** Opening INPUT RECORDS block **

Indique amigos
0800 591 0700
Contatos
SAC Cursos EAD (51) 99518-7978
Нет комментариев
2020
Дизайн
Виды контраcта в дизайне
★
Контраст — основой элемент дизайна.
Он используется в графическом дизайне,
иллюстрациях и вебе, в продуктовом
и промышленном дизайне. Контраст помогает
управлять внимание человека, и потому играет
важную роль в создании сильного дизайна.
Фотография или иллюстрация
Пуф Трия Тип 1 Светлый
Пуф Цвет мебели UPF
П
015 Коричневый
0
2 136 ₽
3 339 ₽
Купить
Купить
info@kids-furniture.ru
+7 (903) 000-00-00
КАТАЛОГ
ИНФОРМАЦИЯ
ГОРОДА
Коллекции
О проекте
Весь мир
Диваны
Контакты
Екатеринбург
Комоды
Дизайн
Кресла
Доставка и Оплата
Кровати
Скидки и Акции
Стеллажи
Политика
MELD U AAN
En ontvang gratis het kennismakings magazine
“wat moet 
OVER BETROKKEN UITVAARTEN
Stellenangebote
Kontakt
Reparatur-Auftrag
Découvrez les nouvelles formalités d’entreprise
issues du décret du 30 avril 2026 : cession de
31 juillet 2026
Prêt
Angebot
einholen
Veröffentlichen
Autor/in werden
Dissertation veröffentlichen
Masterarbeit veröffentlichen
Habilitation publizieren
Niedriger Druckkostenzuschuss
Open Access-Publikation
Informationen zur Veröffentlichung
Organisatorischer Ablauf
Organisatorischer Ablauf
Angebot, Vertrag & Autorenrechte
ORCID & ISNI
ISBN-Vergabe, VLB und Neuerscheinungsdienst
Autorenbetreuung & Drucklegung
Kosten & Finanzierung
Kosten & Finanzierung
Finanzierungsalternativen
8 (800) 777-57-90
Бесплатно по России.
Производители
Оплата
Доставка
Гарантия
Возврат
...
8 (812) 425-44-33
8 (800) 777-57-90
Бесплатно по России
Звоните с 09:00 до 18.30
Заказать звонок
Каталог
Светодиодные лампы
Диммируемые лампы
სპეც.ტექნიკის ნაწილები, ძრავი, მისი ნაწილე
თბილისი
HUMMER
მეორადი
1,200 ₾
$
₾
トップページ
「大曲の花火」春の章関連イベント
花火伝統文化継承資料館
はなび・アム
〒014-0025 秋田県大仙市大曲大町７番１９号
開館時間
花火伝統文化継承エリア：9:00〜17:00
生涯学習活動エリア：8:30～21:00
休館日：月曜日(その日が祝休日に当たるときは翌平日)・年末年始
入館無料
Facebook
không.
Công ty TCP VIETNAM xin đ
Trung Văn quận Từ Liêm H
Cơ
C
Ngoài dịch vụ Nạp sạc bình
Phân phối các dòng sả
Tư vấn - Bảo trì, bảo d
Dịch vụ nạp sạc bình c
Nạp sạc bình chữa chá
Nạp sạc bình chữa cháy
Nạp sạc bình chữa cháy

** Closing INPUT RECORDS block **

> _TASK DETAILS_
Please extract every line of text in the material above, copying each one word for word in its original order.

> _SOLVED EXERCISE_
Indique amigos
0800 591 0700
Contatos
SAC Cursos EAD (51) 99518-7978
Нет комментариев
2020
Дизайн
Виды контраcта в дизайне
★
Контраст — основой элемент дизайна.
Он используется в графическом дизайне,
иллюстрациях и вебе, в продуктовом
и промышленном дизайне. Контраст помогает
управлять внимание человека, и потому играет
важную роль в создании сильного дизайна.
Фотография или иллюстрация
Пуф Трия Тип 1 Светлый
Пуф Цвет мебели UPF
П
015 Коричневый
0
2 136 ₽
3 339 ₽
Купить
Купить
info@kids-furniture.ru
+7 (903) 000-00-00
КАТАЛОГ
ИНФОРМАЦИЯ
ГОРОДА
Коллекции
О проекте
Весь мир
Диваны
Контакты
Екатеринбург
Комоды
Дизайн
Кресла
Доставка и Оплата
Кровати
Скидки и Акции
Стеллажи
Политика
MELD U AAN
En ontvang gratis het kennismakings magazine
“wat moet 
OVER BETROKKEN UITVAARTEN
Stellenangebote
Kontakt
Reparatur-Auftrag
Découvrez les nouvelles formalités d’entreprise
issues du décret du 30 avril 2026 : cession de
31 juillet 2026
Prêt
Angebot
einholen
Veröffentlichen
Autor/in werden
Dissertation veröffentlichen
Masterarbeit veröffentlichen
Habilitation publizieren
Niedriger Druckkostenzuschuss
Open Access-Publikation
Informationen zur Veröffentlichung
Organisatorischer Ablauf
Organisatorischer Ablauf
Angebot, Vertrag & Autorenrechte
ORCID & ISNI
ISBN-Vergabe, VLB und Neuerscheinungsdienst
Autorenbetreuung & Drucklegung
Kosten & Finanzierung
Kosten & Finanzierung
Finanzierungsalternativen
8 (800) 777-57-90
Бесплатно по России.
Производители
Оплата
Доставка
Гарантия
Возврат
...
8 (812) 425-44-33
8 (800) 777-57-90
Бесплатно по России
Звоните с 09:00 до 18.30
Заказать звонок
Каталог
Светодиодные лампы
Диммируемые лампы
სპეც.ტექნიკის ნაწილები, ძრავი, მისი ნაწილე
თბილისი
HUMMER
მეორადი
1,200 ₾
$
₾
トップページ
「大曲の花火」春の章関連イベント
花火伝統文化継承資料館
はなび・アム
〒014-0025 秋田県大仙市大曲大町７番１９号
開館時間
花火伝統文化継承エリア：9:00〜17:00
生涯学習活動エリア：8:30～21:00
休館日：月曜日(その日が祝休日に当たるときは翌平日)・年末年始
入館無料
Facebook
không.
Công ty TCP VIETNAM xin đ
Trung Văn quận Từ Liêm H
Cơ
C
Ngoài dịch vụ Nạp sạc bình
Phân phối các dòng sả
Tư vấn - Bảo trì, bảo d
Dịch vụ nạp sạc bình c
Nạp sạc bình chữa chá
Nạp sạc bình chữa cháy
Nạp sạc bình chữa cháy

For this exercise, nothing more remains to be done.